[Document extract]
◆ ◆ ◆ ◆ ◆

Curious About This Hardware - USAMO

I have never seen this hardware previously, and I think it may be something relatively new from ES. I am posting it because I looked it up and found a relatively basic answer about what the USAMO is:

The Expert Sleepers USAMO (Universal Sample-Accurate MIDI Output) provides a sample-accurate, jitter-free MIDI output from your DAW.

The MIDI signal is generated by the USAMO software, a plug-in which runs as a virtual instrument (AU/VST/AAX, Mac & Windows), as audio in your DAW. The DAW sends MIDI to the plug-in; the plug-in translates that to audio and sends it to the USAMO hardware, via an output on your computer’s audio interface. The USAMO then reconstructs the MIDI and outputs it on a standard 5 pin DIN MIDI socket.

In addition to MIDI note and controller data from the DAW, the USAMO software also generates MIDI clock, Song Position Pointer etc. It can also handle Sysex.

◆ ◆ ◆ ◆ ◆

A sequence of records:

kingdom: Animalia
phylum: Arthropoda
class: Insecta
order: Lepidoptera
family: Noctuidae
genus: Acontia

◆ ◆ ◆ ◆ ◆

[Your objective] Transcribe verbatim the passage of the text about the USAMO hardware that opens with the words containing "I have never" and closes with "also handle Sysex.".

[Task result]
I have never seen this hardware previously, and I think it may be something relatively new from ES. I am posting it because I looked it up and found a relatively basic answer about what the USAMO is:

The Expert Sleepers USAMO (Universal Sample-Accurate MIDI Output) provides a sample-accurate, jitter-free MIDI output from your DAW.

The MIDI signal is generated by the USAMO software, a plug-in which runs as a virtual instrument (AU/VST/AAX, Mac & Windows), as audio in your DAW. The DAW sends MIDI to the plug-in; the plug-in translates that to audio and sends it to the USAMO hardware, via an output on your computer’s audio interface. The USAMO then reconstructs the MIDI and outputs it on a standard 5 pin DIN MIDI socket.

In addition to MIDI note and controller data from the DAW, the USAMO software also generates MIDI clock, Song Position Pointer etc. It can also handle Sysex.